-- start Source material --
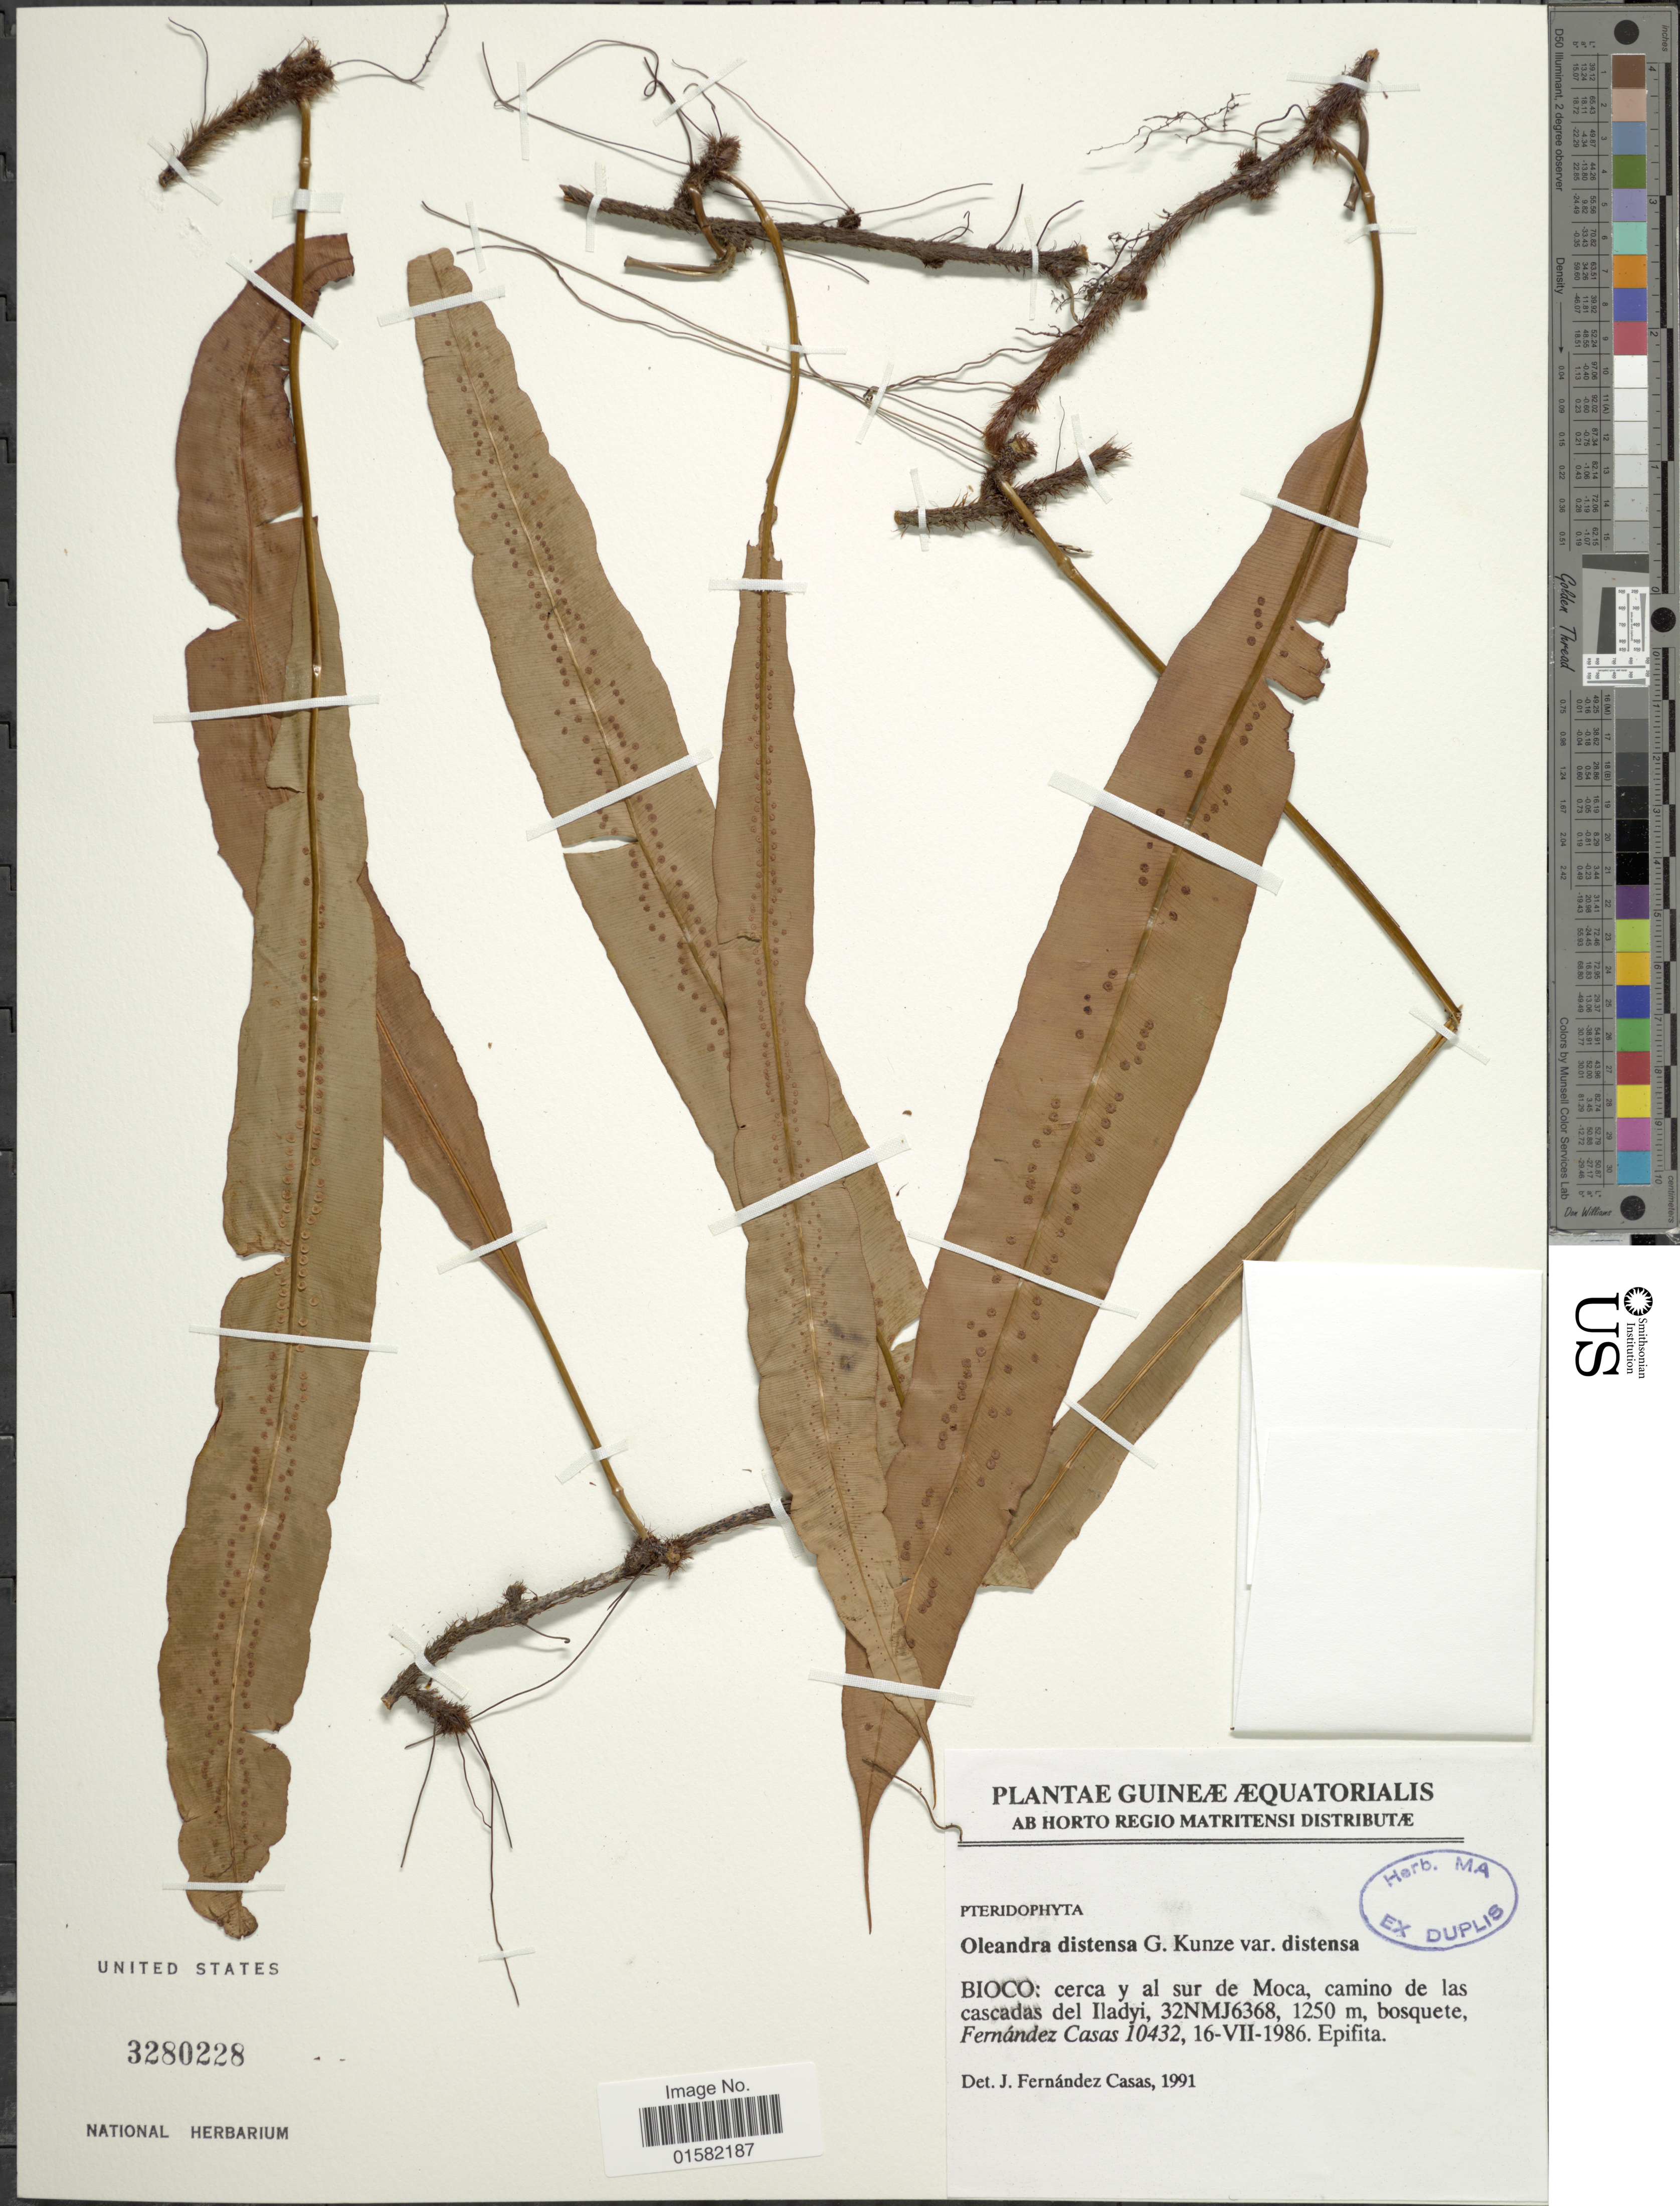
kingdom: Plantae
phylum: Tracheophyta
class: Polypodiopsida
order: Polypodiales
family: Oleandraceae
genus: Oleandra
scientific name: Oleandra articulata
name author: (Sw.) C. Presl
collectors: F. Casas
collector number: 10432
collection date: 1986-07-16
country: Equatorial Guinea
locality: Guineæ æquatorialis, Bioco: cerca y al sur de Moca, camino de las cascadas del Iladyi 32NMJ6368.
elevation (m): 1250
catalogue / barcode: US 3280228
-- end Source material --
Exercise brief — Rewrite all of the data above, substituting "date collected" for "collection date" and keeping everything else the same. Leave out the pictures.

Solved exercise —
kingdom: Plantae
phylum: Tracheophyta
class: Polypodiopsida
order: Polypodiales
family: Oleandraceae
genus: Oleandra
scientific name: Oleandra articulata
name author: (Sw.) C. Presl
collectors: F. Casas
collector number: 10432
date collected: 1986-07-16
country: Equatorial Guinea
locality: Guineæ æquatorialis, Bioco: cerca y al sur de Moca, camino de las cascadas del Iladyi 32NMJ6368.
elevation (m): 1250
catalogue / barcode: US 3280228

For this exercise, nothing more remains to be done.